At first, Chisela says her parents opposed the marriage. But when she became pregnant, her mother consented.

That marriage sparked eight years of what Chisela describes as hell. Her husband, nine years older than her, was abusive, she says.

By the time she left him five years ago, Chisela had two children. Now, she works to end the common practice of underage marriage in Zambia.

About 17% of women and girls between the ages of 15 and 19 in Zambia are married, according to data collected by the Zambia Demographic and Health Survey from 2013-2014. One percent of men and boys in that same age group are married.

That data was echoed in 2017 in a report published by UNFPA, the U.N.’s reproductive health division, together with the Zambian government and the Population Council.

The Zambian constitution defines a child as a person below the age of 18.

Globally, one in every five girls is married before they reach the age of 18, according to UNFPA data.

Significant progress has been made in curbing child marriage around the world, but government officials and child advocates in Zambia say there’s still work to do.

The government has a multi-sector strategy to reduce child marriage, says Pumulo Mundale, the director of gender rights protection in Zambia’s Ministry of Gender, but the problem is complex.

“There are so many components that lead to child marriage, so we are working with different stakeholders in fighting this,” she says.

Zambia’s national strategy includes a goal to reduce child marriages by 40% by 2021. That strategy, which emphasizes partnerships between the government and civil society organizations as well as bolstering the country’s legal framework around child marriage, began in 2016.

Under Zambian law, it’s illegal to “marry or marry off a learner who is a child.” It’s also illegal to sexually abuse a child. Both crimes have a maximum sentence of life in prison.

Advocates say those existing laws don’t do enough to end child marriage.

Collins Hikalinda, national coordinator of the Zambia Police Victim Support Unit, says the country’s education laws protect children who are in school from getting married, but adds that the rule isn’t sufficient. Zambia also has laws that prohibit defilement, but even that is lacking, Hikalinda says.

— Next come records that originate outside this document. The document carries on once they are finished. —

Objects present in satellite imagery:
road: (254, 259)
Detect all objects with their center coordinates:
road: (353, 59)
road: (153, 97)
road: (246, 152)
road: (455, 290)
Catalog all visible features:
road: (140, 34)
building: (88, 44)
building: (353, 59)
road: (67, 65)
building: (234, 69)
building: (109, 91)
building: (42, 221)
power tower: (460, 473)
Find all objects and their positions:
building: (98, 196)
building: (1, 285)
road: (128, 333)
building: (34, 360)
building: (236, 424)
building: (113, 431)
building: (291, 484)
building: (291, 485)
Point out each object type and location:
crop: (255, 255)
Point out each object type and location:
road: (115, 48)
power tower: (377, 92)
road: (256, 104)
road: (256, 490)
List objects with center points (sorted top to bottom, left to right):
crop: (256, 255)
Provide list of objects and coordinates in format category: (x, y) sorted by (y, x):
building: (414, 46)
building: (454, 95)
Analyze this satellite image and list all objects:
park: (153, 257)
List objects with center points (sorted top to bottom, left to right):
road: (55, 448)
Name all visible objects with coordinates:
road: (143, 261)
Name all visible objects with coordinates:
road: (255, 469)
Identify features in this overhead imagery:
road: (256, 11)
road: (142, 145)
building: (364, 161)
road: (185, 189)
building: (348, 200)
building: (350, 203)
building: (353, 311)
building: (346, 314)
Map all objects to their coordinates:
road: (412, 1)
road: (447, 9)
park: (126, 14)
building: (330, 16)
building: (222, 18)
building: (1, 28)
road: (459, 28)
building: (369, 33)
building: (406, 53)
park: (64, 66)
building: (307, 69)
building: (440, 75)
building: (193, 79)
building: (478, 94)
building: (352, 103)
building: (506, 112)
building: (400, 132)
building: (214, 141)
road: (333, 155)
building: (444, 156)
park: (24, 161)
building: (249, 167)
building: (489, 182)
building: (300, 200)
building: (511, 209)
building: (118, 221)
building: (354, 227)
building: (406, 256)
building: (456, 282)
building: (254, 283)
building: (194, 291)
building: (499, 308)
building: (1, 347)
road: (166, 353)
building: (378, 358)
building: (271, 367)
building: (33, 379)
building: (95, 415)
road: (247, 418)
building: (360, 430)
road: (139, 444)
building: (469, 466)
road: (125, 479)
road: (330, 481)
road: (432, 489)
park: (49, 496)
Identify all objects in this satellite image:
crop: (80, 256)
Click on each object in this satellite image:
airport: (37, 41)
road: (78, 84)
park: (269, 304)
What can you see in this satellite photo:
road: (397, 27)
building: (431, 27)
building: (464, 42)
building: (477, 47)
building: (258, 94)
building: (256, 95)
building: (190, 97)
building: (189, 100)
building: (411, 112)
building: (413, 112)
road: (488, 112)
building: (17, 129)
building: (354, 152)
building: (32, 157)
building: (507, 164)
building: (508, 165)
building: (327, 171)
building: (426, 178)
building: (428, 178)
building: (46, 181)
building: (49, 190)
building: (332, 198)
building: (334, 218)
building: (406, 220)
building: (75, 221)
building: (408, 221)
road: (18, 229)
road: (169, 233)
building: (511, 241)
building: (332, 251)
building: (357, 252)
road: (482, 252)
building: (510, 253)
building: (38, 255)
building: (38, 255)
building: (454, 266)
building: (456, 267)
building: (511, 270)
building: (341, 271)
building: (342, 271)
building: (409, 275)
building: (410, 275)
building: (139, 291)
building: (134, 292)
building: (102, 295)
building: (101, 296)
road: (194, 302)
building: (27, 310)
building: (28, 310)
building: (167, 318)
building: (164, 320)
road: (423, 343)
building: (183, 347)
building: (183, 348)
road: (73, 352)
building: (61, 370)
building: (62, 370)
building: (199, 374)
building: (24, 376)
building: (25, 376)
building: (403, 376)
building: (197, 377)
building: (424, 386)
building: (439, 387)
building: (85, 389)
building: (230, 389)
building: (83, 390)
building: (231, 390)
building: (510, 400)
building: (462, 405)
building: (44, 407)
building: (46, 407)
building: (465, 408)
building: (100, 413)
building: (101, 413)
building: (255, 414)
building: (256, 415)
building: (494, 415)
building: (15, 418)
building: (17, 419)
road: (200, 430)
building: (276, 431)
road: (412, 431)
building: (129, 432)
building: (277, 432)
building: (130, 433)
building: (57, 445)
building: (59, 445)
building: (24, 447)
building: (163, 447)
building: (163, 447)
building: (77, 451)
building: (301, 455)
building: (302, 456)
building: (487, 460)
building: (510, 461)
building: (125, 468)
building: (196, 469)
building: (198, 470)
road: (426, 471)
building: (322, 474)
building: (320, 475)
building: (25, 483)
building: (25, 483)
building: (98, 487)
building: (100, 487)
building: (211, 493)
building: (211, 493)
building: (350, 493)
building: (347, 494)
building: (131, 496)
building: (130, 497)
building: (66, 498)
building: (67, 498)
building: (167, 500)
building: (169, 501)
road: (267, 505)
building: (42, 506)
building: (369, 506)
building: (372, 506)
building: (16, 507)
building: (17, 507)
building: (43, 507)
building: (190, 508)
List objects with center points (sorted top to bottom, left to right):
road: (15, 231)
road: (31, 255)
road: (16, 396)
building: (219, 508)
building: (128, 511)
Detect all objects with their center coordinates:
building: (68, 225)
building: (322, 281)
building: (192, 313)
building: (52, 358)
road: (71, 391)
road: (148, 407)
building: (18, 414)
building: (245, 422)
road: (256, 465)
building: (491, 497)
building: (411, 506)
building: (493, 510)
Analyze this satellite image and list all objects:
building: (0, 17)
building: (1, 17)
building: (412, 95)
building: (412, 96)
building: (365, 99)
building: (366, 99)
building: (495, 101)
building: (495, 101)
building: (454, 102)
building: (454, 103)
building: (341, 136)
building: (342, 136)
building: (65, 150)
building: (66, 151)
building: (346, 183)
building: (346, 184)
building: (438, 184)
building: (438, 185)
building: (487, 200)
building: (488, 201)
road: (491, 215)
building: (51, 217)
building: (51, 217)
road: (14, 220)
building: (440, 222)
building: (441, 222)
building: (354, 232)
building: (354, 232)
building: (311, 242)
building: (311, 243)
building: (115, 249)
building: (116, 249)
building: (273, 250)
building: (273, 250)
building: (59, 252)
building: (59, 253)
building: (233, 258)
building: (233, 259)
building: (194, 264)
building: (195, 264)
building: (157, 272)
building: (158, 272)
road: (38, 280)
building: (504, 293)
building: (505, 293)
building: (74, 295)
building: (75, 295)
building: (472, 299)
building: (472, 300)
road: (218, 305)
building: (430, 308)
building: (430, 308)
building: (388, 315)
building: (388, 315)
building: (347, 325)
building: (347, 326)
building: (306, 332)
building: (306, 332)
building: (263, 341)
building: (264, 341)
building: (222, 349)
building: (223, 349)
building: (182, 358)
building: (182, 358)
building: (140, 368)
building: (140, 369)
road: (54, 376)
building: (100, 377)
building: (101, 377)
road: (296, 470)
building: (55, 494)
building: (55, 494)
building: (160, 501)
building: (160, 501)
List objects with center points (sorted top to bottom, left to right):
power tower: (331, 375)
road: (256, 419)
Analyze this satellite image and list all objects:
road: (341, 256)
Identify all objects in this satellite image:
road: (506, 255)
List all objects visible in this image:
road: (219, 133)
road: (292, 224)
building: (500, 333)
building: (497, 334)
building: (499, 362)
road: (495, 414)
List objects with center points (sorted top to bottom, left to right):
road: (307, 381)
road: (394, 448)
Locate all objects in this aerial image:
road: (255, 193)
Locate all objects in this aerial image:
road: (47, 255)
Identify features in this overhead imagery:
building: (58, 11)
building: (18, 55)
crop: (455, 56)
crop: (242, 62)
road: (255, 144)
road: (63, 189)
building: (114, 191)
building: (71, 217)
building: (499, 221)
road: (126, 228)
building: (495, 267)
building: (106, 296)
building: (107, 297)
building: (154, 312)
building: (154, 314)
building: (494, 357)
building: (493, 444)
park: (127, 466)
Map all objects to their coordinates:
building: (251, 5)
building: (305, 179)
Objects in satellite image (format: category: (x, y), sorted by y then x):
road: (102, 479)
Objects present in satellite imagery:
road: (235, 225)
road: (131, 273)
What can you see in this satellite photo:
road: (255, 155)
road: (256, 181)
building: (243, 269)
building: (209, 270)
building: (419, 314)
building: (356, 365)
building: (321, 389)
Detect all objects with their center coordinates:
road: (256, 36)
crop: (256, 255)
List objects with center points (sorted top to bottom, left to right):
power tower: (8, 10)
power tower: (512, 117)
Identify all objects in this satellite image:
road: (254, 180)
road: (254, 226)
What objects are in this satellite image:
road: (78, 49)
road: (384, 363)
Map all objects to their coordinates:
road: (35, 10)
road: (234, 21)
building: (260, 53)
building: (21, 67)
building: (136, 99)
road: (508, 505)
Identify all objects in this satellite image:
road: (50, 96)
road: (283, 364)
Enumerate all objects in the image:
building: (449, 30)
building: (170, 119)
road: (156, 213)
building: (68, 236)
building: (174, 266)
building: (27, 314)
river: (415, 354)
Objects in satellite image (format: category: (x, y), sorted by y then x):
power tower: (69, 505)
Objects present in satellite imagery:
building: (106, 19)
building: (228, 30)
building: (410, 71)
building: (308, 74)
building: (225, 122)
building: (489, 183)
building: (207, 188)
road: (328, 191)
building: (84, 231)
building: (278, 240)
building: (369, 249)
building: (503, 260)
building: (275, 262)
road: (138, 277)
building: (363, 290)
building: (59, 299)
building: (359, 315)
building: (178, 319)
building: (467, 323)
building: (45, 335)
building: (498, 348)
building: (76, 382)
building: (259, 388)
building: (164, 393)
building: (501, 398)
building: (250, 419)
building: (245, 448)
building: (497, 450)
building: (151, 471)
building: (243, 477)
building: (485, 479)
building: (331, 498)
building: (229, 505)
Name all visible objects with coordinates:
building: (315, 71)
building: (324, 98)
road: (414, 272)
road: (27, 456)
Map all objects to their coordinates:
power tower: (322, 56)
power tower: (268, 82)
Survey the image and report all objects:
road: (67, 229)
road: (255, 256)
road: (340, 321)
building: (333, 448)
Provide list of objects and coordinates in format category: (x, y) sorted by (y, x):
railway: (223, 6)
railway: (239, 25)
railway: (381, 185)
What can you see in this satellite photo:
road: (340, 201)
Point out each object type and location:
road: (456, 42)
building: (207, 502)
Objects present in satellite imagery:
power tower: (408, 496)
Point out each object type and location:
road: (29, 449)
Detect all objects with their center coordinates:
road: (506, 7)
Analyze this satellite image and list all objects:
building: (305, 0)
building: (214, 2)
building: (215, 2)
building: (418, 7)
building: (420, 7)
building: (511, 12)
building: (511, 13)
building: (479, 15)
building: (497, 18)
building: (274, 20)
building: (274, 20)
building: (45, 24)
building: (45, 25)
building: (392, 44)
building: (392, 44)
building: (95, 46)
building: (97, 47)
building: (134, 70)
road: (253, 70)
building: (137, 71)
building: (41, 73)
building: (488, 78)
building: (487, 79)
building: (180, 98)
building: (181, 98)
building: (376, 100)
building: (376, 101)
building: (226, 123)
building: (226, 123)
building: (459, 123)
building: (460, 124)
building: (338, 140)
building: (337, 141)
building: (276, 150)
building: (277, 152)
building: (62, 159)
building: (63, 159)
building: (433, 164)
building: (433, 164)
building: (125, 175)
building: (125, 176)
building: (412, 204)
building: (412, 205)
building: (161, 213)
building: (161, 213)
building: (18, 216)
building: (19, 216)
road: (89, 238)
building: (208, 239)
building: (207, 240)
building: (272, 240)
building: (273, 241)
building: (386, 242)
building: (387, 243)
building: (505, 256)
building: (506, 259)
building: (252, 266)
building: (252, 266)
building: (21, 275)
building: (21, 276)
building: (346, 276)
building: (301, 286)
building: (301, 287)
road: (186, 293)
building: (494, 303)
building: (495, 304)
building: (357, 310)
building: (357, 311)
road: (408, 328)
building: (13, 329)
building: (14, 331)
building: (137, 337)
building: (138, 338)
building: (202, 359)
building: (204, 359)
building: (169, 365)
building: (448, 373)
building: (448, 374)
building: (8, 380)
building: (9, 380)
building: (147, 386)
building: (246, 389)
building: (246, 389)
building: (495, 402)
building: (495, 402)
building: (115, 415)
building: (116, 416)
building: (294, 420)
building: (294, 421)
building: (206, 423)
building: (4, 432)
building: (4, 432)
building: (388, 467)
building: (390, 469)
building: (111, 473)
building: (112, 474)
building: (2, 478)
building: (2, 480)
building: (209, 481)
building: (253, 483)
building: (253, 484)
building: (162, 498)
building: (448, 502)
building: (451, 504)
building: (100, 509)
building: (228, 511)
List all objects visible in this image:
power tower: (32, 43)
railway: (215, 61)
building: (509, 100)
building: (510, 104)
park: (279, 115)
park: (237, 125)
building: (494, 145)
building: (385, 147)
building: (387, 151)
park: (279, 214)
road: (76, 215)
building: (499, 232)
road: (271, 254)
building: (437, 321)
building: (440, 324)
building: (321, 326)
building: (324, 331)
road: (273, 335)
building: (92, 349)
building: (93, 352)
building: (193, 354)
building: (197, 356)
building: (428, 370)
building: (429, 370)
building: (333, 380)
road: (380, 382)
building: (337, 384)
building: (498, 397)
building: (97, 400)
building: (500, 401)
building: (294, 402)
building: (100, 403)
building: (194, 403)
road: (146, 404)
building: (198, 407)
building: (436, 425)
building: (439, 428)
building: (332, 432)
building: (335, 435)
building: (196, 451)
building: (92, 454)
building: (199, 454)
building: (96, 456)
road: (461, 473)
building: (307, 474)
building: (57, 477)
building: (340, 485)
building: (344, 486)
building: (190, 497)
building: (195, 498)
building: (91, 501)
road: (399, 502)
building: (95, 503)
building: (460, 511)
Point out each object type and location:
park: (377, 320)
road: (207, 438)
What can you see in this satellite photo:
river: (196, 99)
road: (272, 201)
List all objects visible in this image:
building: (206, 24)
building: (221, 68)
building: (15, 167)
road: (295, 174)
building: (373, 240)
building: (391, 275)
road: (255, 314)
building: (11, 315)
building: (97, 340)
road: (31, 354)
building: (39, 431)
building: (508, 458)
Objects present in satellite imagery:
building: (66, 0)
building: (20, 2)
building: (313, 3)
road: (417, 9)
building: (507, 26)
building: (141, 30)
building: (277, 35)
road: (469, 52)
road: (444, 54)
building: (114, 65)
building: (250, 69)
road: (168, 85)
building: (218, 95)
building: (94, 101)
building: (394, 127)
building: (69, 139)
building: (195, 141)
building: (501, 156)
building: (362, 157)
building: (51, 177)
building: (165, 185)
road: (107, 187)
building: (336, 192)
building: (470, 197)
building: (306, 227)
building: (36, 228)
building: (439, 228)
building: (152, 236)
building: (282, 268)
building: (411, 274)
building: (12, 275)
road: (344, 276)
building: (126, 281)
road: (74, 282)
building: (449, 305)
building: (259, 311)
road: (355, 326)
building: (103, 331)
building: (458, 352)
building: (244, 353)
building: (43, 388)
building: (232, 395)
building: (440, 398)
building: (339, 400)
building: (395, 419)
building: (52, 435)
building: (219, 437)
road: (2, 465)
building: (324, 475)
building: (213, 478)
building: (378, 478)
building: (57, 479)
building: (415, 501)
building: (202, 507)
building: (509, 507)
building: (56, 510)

“We feel the defilement [law] alone is not enough to fight this problem because it only deals with the person that has committed the act,” Hikalinda says. “How about those who consent to the marriage?”

There must be a law that makes it illegal to marry any child, including those who are not in school, says Moses Silungwe, whose organization New Generation Time works to end child marriage.

“What we want is a law that will see that a child, whether in school or not, is protected,” he says.

New Generation Time has collected signatures to petition the government to create such a law, he says.

Chisela, who is affiliated with New Generation Time, says Zambia’s existing re-entry program was key in helping her leave her abusive older husband. That program also helps girls return to school after pregnancy.

Mundale says the Ministry of Gender is in consultations on whether all child marriage should be a criminal offense.

“There are times when it is children marrying each other, so who [should we] criminalize in such a case? A fellow child?” Mundale asks.